OxyGent: Build Multi-Agent Systems That Learn and Scale Without YAML

7月24日 Published inAI Agent Tools

While many agent frameworks offer little more than a disparate collection of parts, OxyGent provides a streamlined production line. It treats agents, tools, and models as standardized, modular components—referred to as "Oxy" units—that integrate seamlessly. You can hot-swap a tool, replace a model, or reuse a sub-agent across multiple projects without friction. The framework manages all the underlying orchestration.

The result is a system that eliminates repetitive boilerplate code, allowing you to focus on shipping agents ready for production environments.

What Sets It Apart

OxyGent is designed to solve the primary challenges that often stall enterprise AI initiatives.

  • Development Speed: Engineering is handled entirely in Python. There are no massive YAML configuration files to maintain and no complex JSON schemas to debug. You simply define an Oxy component and assign it specific tools or sub-agents; the framework assembles the logic automatically.
  • Intelligent Coordination: Agents do more than just operate in sequence. They decompose complex tasks, negotiate strategies, and adapt to shifting requirements. A master agent can delegate work to specialized sub-agents—such as those for time queries, file operations, or mathematical calculations—while maintaining a transparent and auditable decision trail.
  • Elastic Architecture: OxyGent supports a wide range of structures, from simple ReAct loops to complex hybrid planning topologies. Dependency mapping is handled automatically, and integrated visual debugging tools allow you to track performance and latency across distributed setups.
  • Continuous Improvement: Every interaction is processed by an internal evaluation engine. The system generates training data based on its own successes and failures, allowing agents to refine their behavior through iterative feedback loops. This moves beyond static prompt engineering; the system actually improves through active use.
  • Scalability: The distributed scheduler follows a principle similar to Metcalfe's Law: collaborative intelligence grows exponentially while operational costs rise linearly.
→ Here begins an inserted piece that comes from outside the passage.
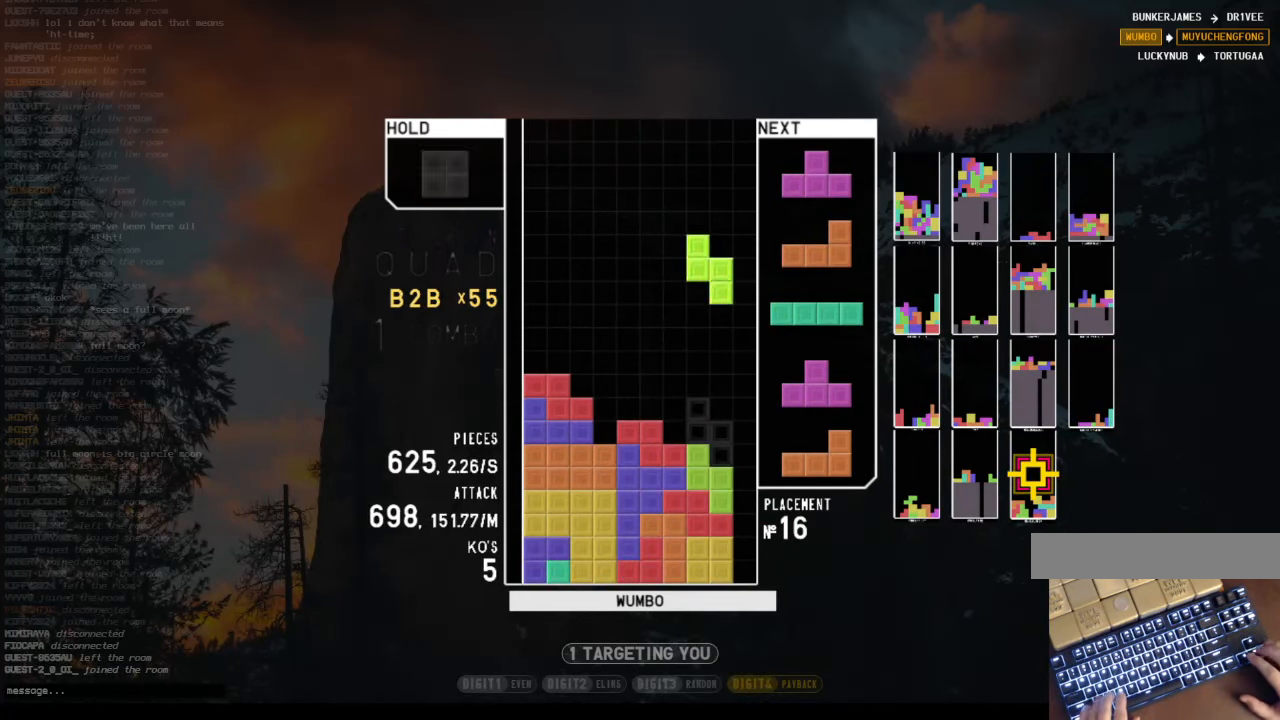
{"keys": ["down"], "events": [[134, "down", "down"], [134, "z", "up"], [168, "down", "up"], [235, "x", "down"], [268, "left", "down"], [369, "left", "up"], [369, "x", "up"], [469, "down", "down"]]}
This makes large-scale optimization and real-time decision-making manageable at scale.

Who Benefits

  • Developers can stop building redundant infrastructure and focus on core agent logic.
  • Enterprises can transition from isolated AI experiments to a unified, coherent framework.
  • End users interact with a system where agents cooperate effectively rather than working at cross-purposes.

The Full Lifecycle

  1. Develop: Write agents using standard Python.
  2. Deploy: Launch locally or to the cloud with a single command.
  3. Monitor: Track agent decisions and performance in real time.
  4. Optimize: Allow the system to self-improve based on interaction data.

OxyGent is not merely a research prototype; it is production infrastructure designed to put multi-agent systems to work.

Get Started in Five Minutes

First, create a Python environment using conda or uv:

conda create -n oxy_env python==3.10
conda activate oxy_env

Alternatively, using uv:

curl -LsSf https://astral.sh/uv/install.sh | sh
uv python install 3.10
uv venv .venv --python 3.10
source .venv/bin/activate

Install the OxyGent framework:

pip install oxygent
# or: uv pip install oxygent

Install Node.js and any additional required dependencies:

pip install -r requirements.txt
brew install coreutils   # Install if necessary for your OS

A Working Example

import os
from oxygent import MAS, Config, oxy, preset_tools

Config.set_agent_llm_model("default_llm")

oxy_space = [
    oxy.HttpLLM(
        name="default_llm",
        api_key=os.getenv("DEFAULT_LLM_API_KEY"),
        base_url=os.getenv("DEFAULT_LLM_BASE_URL"),
        model_name=os.getenv("DEFAULT_LLM_MODEL_NAME"),
        llm_params={"temperature": 0.01},
        semaphore=4,
    ),
    preset_tools.time_tools,
    oxy.ReActAgent(
        name="time_agent",
        desc="Queries the current time",
        tools=["time_tools"],
    ),
    preset_tools.file_tools,
    oxy.ReActAgent(
        name="file_agent",
        desc="Reads and writes files",
        tools=["file_tools"],
    ),
    preset_tools.math_tools,
    oxy.ReActAgent(
        name="math_agent",
        desc="Performs calculations",
        tools=["math_tools"],
    ),
    oxy.ReActAgent(
        is_master=True,
        name="master_agent",
        sub_agents=["time_agent", "file_agent", "math_agent"],
    ),
]

async def main():
    async with MAS(oxy_space=oxy_space) as mas:
        await mas.start_web_service(
            first_query="What time is it? Save the time to time.txt."
        )

if __name__ == "__main__":
    import asyncio
    asyncio.run(main())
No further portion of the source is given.